Over the past few months, Digital Assets and Decentralized Finance (DeFi) have received negative press from traditional media following the events that lead to the liquidation of Terra/Luna, Celsius and Three Arrow Capital, et al.
“Cryptocurrencies keep nosediving . . . The chaos has spread to DeFi: Celsius, a crypto lender with assets of around $20 billion, was recently forced to freeze deposit withdrawals. Last week, crypto exchange FTX said it was bailing out one of Celsius’ troubled rivals, BlockFi, with a $250 million loan, not long after rescuing crypto broker Voyager Digital.”
— Jon Sindreu, Wall Street Journal, June 30, 2022
The whole article is a screed gleefully ruing the alleged failure of DeFi.
There’s a huge misconception that DeFi – Decentralized Finance – failed. It didn’t – it worked great!
DeFi showed a flawless performance over the past months. During the months of May and June 2022, DeFi institutions liquidated loan positions worth hundreds of billions of USD in value, without skipping a single bit. Codes were executed automatically by computers, every position that triggered liquidation was unwound instantaneously. Without any need for government intervention or bailout.
We, at Algo Capital, experienced first-hand what happened during 2007-8 within the traditional financial system: Bearn Stern, Merryl Lynch and finally Lehman Brothers all were forced to liquidate or salvaged by a bigger institution. It took years and hundreds of billions of government funds to safeguard and eventually unwind the open financial positions. DeFi achieved the same (or more) in 2 months, automatically, without any government or administration intervention.
This time, it was Centralized Finance (CeFi) that failed. All five of the companies that failed during May and June 2022 were just old-fashioned venture-backed start-up companies. They were not DeFi or on the blockchain at all. Just some start-up banking entities that got overleveraged. Very old school failure actually. Nothing new or novel about it.
DeFi protocols – like Aave, Compound, Uniswap, MakerDAO – all functioned flawlessly 24x7. This crisis proves the opposite of the common narrative. It proves DeFi works great. Way better than centralized finance firms like Celsius, BlockFi, Lehman Brothers, et al.

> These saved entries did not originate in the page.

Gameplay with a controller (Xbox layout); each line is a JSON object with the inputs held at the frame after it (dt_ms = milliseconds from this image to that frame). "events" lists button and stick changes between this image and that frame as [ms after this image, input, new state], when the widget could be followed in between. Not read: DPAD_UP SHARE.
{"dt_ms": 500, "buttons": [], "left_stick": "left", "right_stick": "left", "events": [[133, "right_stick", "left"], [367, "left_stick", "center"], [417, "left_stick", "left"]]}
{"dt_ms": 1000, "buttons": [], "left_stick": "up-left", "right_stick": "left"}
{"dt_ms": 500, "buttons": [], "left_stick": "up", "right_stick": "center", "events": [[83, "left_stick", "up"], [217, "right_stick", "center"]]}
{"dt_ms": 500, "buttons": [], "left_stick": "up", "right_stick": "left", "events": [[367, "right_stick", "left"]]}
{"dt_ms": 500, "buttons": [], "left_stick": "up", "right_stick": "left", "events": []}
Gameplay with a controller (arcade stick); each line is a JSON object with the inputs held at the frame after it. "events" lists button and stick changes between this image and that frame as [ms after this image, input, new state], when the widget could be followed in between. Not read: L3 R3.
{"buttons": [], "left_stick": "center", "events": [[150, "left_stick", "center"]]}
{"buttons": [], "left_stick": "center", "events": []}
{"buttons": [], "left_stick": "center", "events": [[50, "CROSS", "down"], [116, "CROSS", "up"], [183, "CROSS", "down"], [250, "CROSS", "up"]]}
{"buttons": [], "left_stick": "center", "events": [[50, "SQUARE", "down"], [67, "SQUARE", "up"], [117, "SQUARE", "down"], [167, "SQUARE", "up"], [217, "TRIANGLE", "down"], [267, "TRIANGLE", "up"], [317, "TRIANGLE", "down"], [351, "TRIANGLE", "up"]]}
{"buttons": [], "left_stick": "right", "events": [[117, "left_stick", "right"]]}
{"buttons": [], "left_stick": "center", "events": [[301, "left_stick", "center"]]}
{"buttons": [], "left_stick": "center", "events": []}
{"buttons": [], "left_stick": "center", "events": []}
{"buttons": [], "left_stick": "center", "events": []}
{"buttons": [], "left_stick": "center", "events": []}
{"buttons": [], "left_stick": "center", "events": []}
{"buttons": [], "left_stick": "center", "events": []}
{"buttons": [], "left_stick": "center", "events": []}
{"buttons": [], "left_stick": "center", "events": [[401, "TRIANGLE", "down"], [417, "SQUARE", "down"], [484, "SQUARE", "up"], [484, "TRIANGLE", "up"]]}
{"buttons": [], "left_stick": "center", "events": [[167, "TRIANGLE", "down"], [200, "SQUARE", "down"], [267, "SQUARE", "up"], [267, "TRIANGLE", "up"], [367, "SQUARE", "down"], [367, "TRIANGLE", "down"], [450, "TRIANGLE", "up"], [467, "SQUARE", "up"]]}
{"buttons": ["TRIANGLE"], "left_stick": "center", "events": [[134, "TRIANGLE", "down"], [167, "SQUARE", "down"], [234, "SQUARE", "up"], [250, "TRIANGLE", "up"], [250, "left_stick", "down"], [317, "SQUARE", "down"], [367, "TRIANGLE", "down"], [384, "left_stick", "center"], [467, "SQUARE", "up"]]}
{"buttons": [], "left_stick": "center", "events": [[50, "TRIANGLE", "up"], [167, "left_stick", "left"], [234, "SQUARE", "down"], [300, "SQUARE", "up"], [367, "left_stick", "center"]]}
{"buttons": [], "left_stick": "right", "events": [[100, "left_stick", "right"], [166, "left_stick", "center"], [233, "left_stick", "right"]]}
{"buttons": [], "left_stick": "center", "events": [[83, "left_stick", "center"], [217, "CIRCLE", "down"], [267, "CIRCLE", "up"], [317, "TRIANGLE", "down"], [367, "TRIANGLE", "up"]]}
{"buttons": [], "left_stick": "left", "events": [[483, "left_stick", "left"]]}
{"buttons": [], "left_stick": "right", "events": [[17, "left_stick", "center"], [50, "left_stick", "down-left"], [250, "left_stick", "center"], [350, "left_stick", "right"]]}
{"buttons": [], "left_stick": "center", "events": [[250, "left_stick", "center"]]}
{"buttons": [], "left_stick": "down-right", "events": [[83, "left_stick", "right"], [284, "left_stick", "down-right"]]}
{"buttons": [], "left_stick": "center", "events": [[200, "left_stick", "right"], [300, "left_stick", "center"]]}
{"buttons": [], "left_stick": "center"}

DeFi, rock solid and totally transparent, removes human subjectivity in financing decisions process. Parties agreeing to conduct transactions openly and transparently on the blockchain, as opposed to backroom deals by opaque, human, potentially-conflicted financial actors, is the vision we should be striving for, rather than clinging on to inefficient centralized financial systems.
The Centralized Finance companies were forced by smart contracts to pay back the DeFi protocols in full, without the need for the intervention of liquidators, because forced by DeFi smart contracts.